ショーの事を話すことが多いが、それでも司はこうやって類と2人で話すのが嬉しいし楽しい。だからこそ彼が他の人(クラスメイト)と話しているとなんかモヤッとすることがある。
オレだけを見て欲しいと思ってしまう。
でも、この感情は持っていてはいけないと司は思った。これは類に迷惑をかけてしまう邪魔な存在なんだと。すぐに捨てるべき、忘れるべきモノだ。……どうすればいいか……KAITOあたりにでも相談してみようと考えていると、
「?…司くん?どうかしたのかい?」
眉間に皺を寄せ考え込んでいた司に彼が話してかけきた。
『む…何かあったか?』
「いや、司くん眉間に皺を寄せ考え事してたからどうしたのかなって思ってね?」
『そんなに酷かったか?…単に今日の夕飯なににするか考えていただけだぞ!』
「そうかい??それならいいんだけど…?
で、それでね…」
軽く誤魔化すと、類は何も言わず話の続きを始めた。とても楽しそうに演出の話をしている類の事をみて司は改めて自覚した。
自分が恋をしているのだと。
それと同時にそれは今すぐに捨てなくてはならないんだと。
その晩、いつも通り寝れなかった司は昼間、類に抱いた感情をどうするべきかセカイへ向かった。

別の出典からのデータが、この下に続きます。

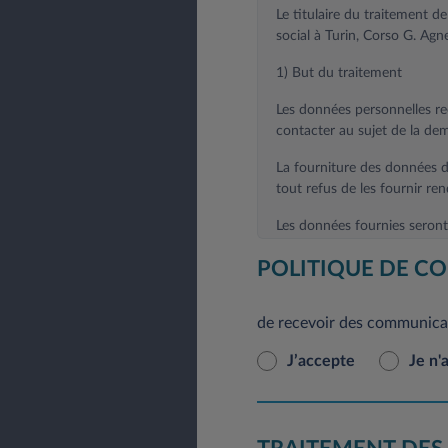
Le titulaire du traitement de
social à Turin, Corso G. A
1) But du traitement
Les données personnelles rec
contacter au sujet de la d
La fourniture des données d
tout refus de les fournir re
Les données fournies seront 
En outre, sur la base de vot
POLITIQUE DE CO
1.A) recevoir des promotions
de recevoir des communica
Ce traitement comprend le m
matériel publicitaire ou la 
J’accepte
Je n'
les produits, services et aut
ou activé dans le futur.
La fourniture de données est 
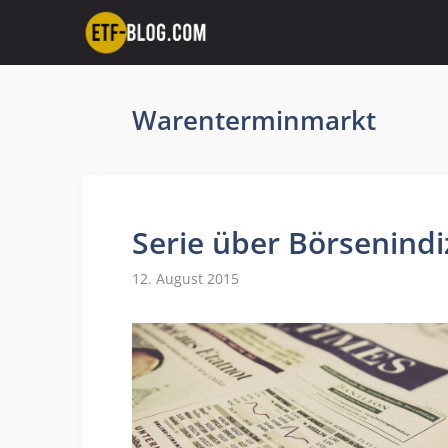
Zum
Inhalt
springen
Warenterminmarkt
Serie über Börsenindi
12. August 2015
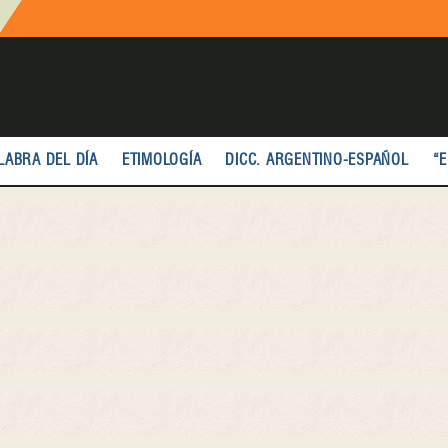
LABRA DEL DÍA
ETIMOLOGÍA
DICC. ARGENTINO-ESPAÑOL
“E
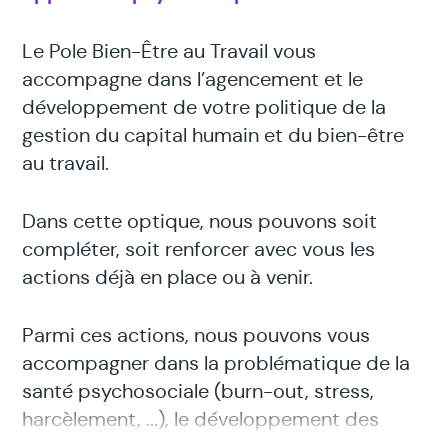
Le Pole Bien-Être au Travail vous
accompagne dans l’agencement et le
développement de votre politique de la
gestion du capital humain et du bien-être
au travail.
Dans cette optique, nous pouvons soit
compléter, soit renforcer avec vous les
actions déjà en place ou à venir.
Parmi ces actions, nous pouvons vous
accompagner dans la problématique de la
santé psychosociale (burn-out, stress,
harcèlement, ...), le développement des
compétences émotionnelles de vos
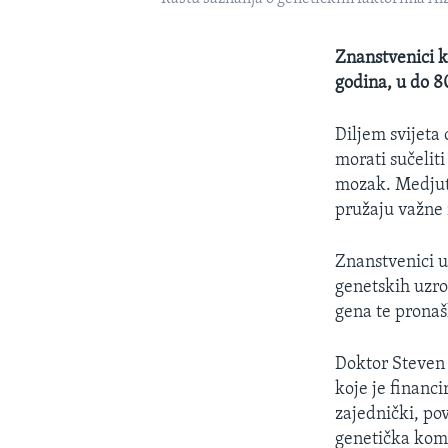
Znanstvenici k
godina, u do 8
Diljem svijeta
morati sučeliti
mozak. Medjuti
pružaju važne n
Znanstvenici u
genetskih uzro
gena te pronaš
Doktor Steven 
koje je financi
zajednički, po
genetička komp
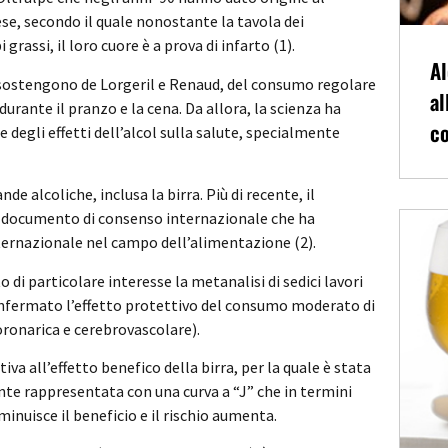
e, secondo il quale nonostante la tavola dei
 grassi, il loro cuore è a prova di infarto (1).
Al
sostengono de Lorgeril e Renaud, del consumo regolare
al
urante il pranzo e la cena. Da allora, la scienza ha
co
degli effetti dell’alcol sulla salute, specialmente
nde alcoliche, inclusa la birra. Più di recente, il
n documento di consenso internazionale che ha
nternazionale nel campo dell’alimentazione (2).
 di particolare interesse la metanalisi di sedici lavori
confermato l’effetto protettivo del consumo moderato di
oronarica e cerebrovascolare).
va all’effetto benefico della birra, per la quale è stata
te rappresentata con una curva a “J” che in termini
minuisce il beneficio e il rischio aumenta.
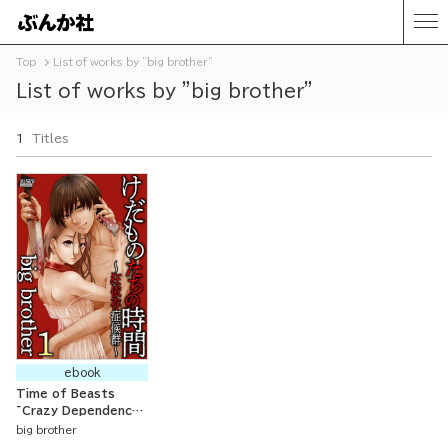
Top
List of works by "big brother"
List of works by "big brother"
1
Titles
ebook
Time of Beasts
~Crazy Dependency
Syndrome~
big brother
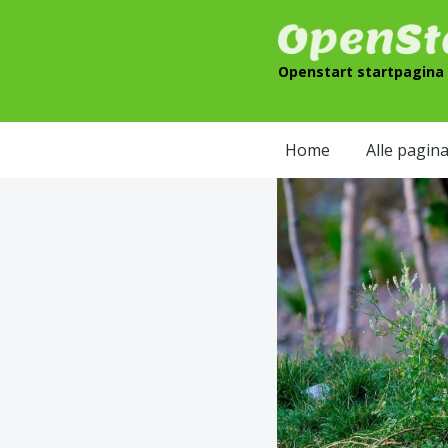
Openstart startpagina –
Home
Alle pagina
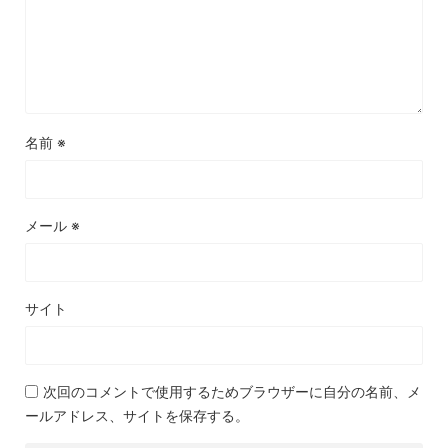
名前
※
メール
※
サイト
次回のコメントで使用するためブラウザーに自分の名前、メ
ールアドレス、サイトを保存する。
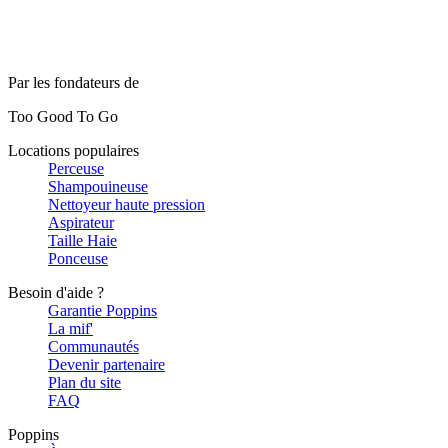
Par les fondateurs de
Too Good To Go
Locations populaires
Perceuse
Shampouineuse
Nettoyeur haute pression
Aspirateur
Taille Haie
Ponceuse
Besoin d'aide ?
Garantie Poppins
La mif'
Communautés
Devenir partenaire
Plan du site
FAQ
Poppins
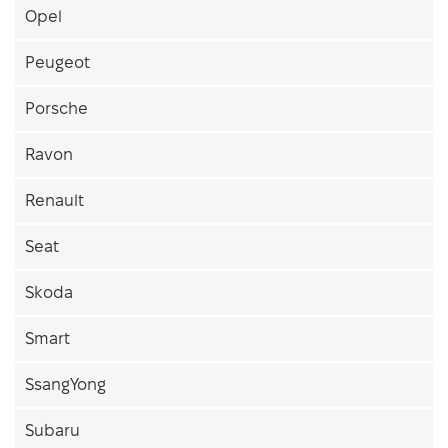
Opel
Peugeot
Porsche
Ravon
Renault
Seat
Skoda
Smart
SsangYong
Subaru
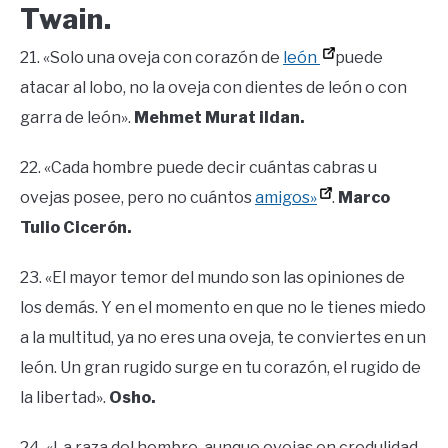
Twain.
21. «Solo una oveja con corazón de
león
puede
atacar al lobo, no la oveja con dientes de león o con
garra de león».
Mehmet Murat ildan.
22. «Cada hombre puede decir cuántas cabras u
ovejas posee, pero no cuántos
amigos»
.
Marco
Tulio Cicerón.
23. «El mayor temor del mundo son las opiniones de
los demás. Y en el momento en que no le tienes miedo
a la multitud, ya no eres una oveja, te conviertes en un
león. Un gran rugido surge en tu corazón, el rugido de
la libertad».
Osho.
24. «La raza del hombre, aunque ovejas en credulidad,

曲を再生してすぐ目に入ったのはいつものセカイではなかった。
いや、いつものセカイではあるが賑やかで楽しい雰囲気は感じられず、むしろ静か過ぎてビックリする暗い。
ふと観覧車の方を見ると、
いつもなら無いはずのグランドピアノがポツンと置いてあった。
『何故、あんなところにピアノが?…っ!』
段々と近づくとピアノの音が聞こえてくる。
司は引き寄せられるかのようにピアノに近づく。
流れてくる曲は恋の歌。
……どうやら探していたKAITOが弾いていたようだった。
「…おや、司くん。今日も来てくれたんだね?」
『あぁ、眠れなくてな…それより今の…』
「うん、なんか弾きたくなってね。
…それより司くん、用があったんじゃないのかい?」
『うん…あのな…』
司はKAITOに類に持ってしまった恋という感情をどうすればいいのかと相談した。
それを聞いたKAITOはウーンと考え込んでいた。そのまま黙ってしまった。
『KAITO??』
「方法は……」
『…その様子からしてあるんだな?言ってくれないか?』
KAITOは首を横に振る。
理由を聞いてみようとしたが、その瞬間司の足元に空いた穴へと司が落ちる。
「司くん!!!」
驚いたKAITOは司の手を掴み引き上げようとしたが掴みきれず、彼はそのまま奈落へと落ちていった。
意識がなくなる前に聞こえたのは、KAITOの叫ぶ声と
先程 KAITOが弾いていた恋の歌だった。